如何单独使用提示（不调用工具）进行提取

生成结构化输出不需要调用工具的功能。能够很好地遵循提示指令的LLM可以被要求以给定格式输出信息。

这种方法依赖于设计良好的提示，然后解析LLM的输出，以便更好地提取信息。

要在没有工具调用功能的情况下提取数据：

指示LLM生成遵循预期格式的文本（例如，具有特定模式的JSON）；
使用输出解析器将模型响应结构化为所需的Python对象。

首先我们选择一个LLM：

pip install -qU langchain-openai

import getpass
import os

os.environ["OPENAI_API_KEY"] = getpass.getpass()

from langchain_openai import ChatOpenAI

model = ChatOpenAI(model="gpt-4o-mini")

pip install -qU langchain-anthropic

import getpass
import os

os.environ["ANTHROPIC_API_KEY"] = getpass.getpass()

from langchain_anthropic import ChatAnthropic

model = ChatAnthropic(model="claude-3-5-sonnet-20240620")

pip install -qU langchain-openai

import getpass
import os

os.environ["AZURE_OPENAI_API_KEY"] = getpass.getpass()

from langchain_openai import AzureChatOpenAI

model = AzureChatOpenAI(
    azure_endpoint=os.environ["AZURE_OPENAI_ENDPOINT"],
    azure_deployment=os.environ["AZURE_OPENAI_DEPLOYMENT_NAME"],
    openai_api_version=os.environ["AZURE_OPENAI_API_VERSION"],
)

pip install -qU langchain-google-vertexai

import getpass
import os

os.environ["GOOGLE_API_KEY"] = getpass.getpass()

from langchain_google_vertexai import ChatVertexAI

model = ChatVertexAI(model="gemini-1.5-flash")

pip install -qU langchain-cohere

import getpass
import os

os.environ["COHERE_API_KEY"] = getpass.getpass()

from langchain_cohere import ChatCohere

model = ChatCohere(model="command-r-plus")

pip install -qU langchain-nvidia-ai-endpoints

import getpass
import os

os.environ["NVIDIA_API_KEY"] = getpass.getpass()

from langchain import ChatNVIDIA

model = ChatNVIDIA(model="meta/llama3-70b-instruct")

pip install -qU langchain-fireworks

import getpass
import os

os.environ["FIREWORKS_API_KEY"] = getpass.getpass()

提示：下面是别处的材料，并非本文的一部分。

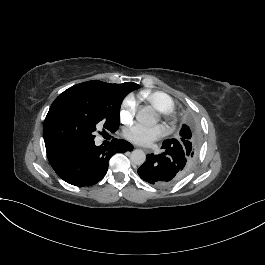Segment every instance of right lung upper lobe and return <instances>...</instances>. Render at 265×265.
<instances>
[{
	"label": "right lung upper lobe",
	"mask_w": 265,
	"mask_h": 265,
	"mask_svg": "<svg viewBox=\"0 0 265 265\" xmlns=\"http://www.w3.org/2000/svg\"><path fill=\"white\" fill-rule=\"evenodd\" d=\"M123 85H125L126 87H130L131 89L135 90L139 87V85L133 83V82H127V83H123ZM53 148H46V151H50Z\"/></svg>",
	"instance_id": "cb5924a9"
}]
</instances>
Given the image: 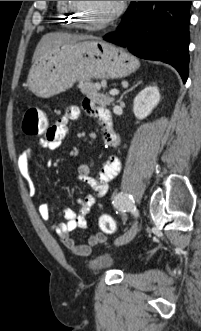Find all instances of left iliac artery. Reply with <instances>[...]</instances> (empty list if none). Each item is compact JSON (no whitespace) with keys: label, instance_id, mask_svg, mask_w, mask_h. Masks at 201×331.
<instances>
[{"label":"left iliac artery","instance_id":"1","mask_svg":"<svg viewBox=\"0 0 201 331\" xmlns=\"http://www.w3.org/2000/svg\"><path fill=\"white\" fill-rule=\"evenodd\" d=\"M115 208L119 211L125 213L127 211L131 212L133 215L138 216V210L135 206L134 201L132 200L131 195L127 194H118L115 197V201L113 202Z\"/></svg>","mask_w":201,"mask_h":331}]
</instances>
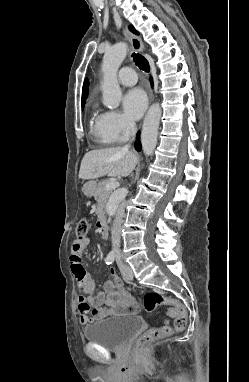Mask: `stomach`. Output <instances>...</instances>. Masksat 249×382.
<instances>
[{
    "label": "stomach",
    "mask_w": 249,
    "mask_h": 382,
    "mask_svg": "<svg viewBox=\"0 0 249 382\" xmlns=\"http://www.w3.org/2000/svg\"><path fill=\"white\" fill-rule=\"evenodd\" d=\"M95 189L96 183L94 181H90L83 186L82 191L86 197H91L94 195Z\"/></svg>",
    "instance_id": "0dacf381"
}]
</instances>
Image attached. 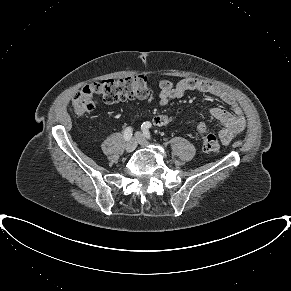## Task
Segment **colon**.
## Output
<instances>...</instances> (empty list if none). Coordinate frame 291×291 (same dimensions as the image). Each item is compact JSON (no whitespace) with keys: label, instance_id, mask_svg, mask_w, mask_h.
<instances>
[{"label":"colon","instance_id":"colon-1","mask_svg":"<svg viewBox=\"0 0 291 291\" xmlns=\"http://www.w3.org/2000/svg\"><path fill=\"white\" fill-rule=\"evenodd\" d=\"M151 92L150 81L146 76L104 80L87 85L77 92L72 98V109L77 115L83 116L95 108L97 100L112 104L132 99H145ZM181 112L182 110L178 109L177 113ZM173 119V115L160 114L154 117V123L164 126ZM196 130L202 136L204 151L214 153L220 151L219 138L213 133H207L203 123H198Z\"/></svg>","mask_w":291,"mask_h":291}]
</instances>
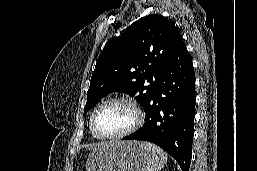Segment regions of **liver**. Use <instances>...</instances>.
I'll list each match as a JSON object with an SVG mask.
<instances>
[{"instance_id": "1", "label": "liver", "mask_w": 257, "mask_h": 171, "mask_svg": "<svg viewBox=\"0 0 257 171\" xmlns=\"http://www.w3.org/2000/svg\"><path fill=\"white\" fill-rule=\"evenodd\" d=\"M112 143H113V142L100 143V144H98V145H95V146L92 148V150H93V151L99 150V149H101V148H103V147H105V146H108V145L112 144Z\"/></svg>"}]
</instances>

from langchain_fireworks import ChatFireworks

model = ChatFireworks(model="accounts/fireworks/models/llama-v3p1-70b-instruct")

pip install -qU langchain-groq

import getpass
import os

os.environ["GROQ_API_KEY"] = getpass.getpass()

from langchain_groq import ChatGroq

model = ChatGroq(model="llama3-8b-8192")

pip install -qU langchain-mistralai

import getpass
import os

os.environ["MISTRAL_API_KEY"] = getpass.getpass()

from langchain_mistralai import ChatMistralAI

model = ChatMistralAI(model="mistral-large-latest")

pip install -qU langchain-openai

import getpass
import os

os.environ["TOGETHER_API_KEY"] = getpass.getpass()

from langchain_openai import ChatOpenAI

model = ChatOpenAI(
    base_url="https://api.together.xyz/v1",
    api_key=os.environ["TOGETHER_API_KEY"],
    model="mistralai/Mixtral-8x7B-Instruct-v0.1",
)

tip

本教程旨在简单，但通常应该确实包括参考示例以挖掘性能！

使用 PydanticOutputParser

以下示例使用内置的 PydanticOutputParser 来解析聊天模型的输出。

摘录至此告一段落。